What the task requires =>
Set down exactly the lines from the one containing "KÖZPONTI IRODA" through the last line of the data below, and no others.

Record set =>
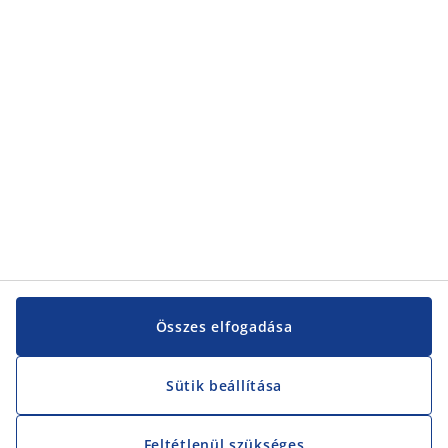
Kategóriák
Kategóriák
Vevőszolgálat
Vevőszolgálat
JYSK
JYSK
KÖZPONTI IRODA
JYSK követése
Összes elfogadása
Sütik beállítása
Feltétlenül szükséges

Finished task =>
KÖZPONTI IRODA
JYSK követése
Összes elfogadása
Sütik beállítása
Feltétlenül szükséges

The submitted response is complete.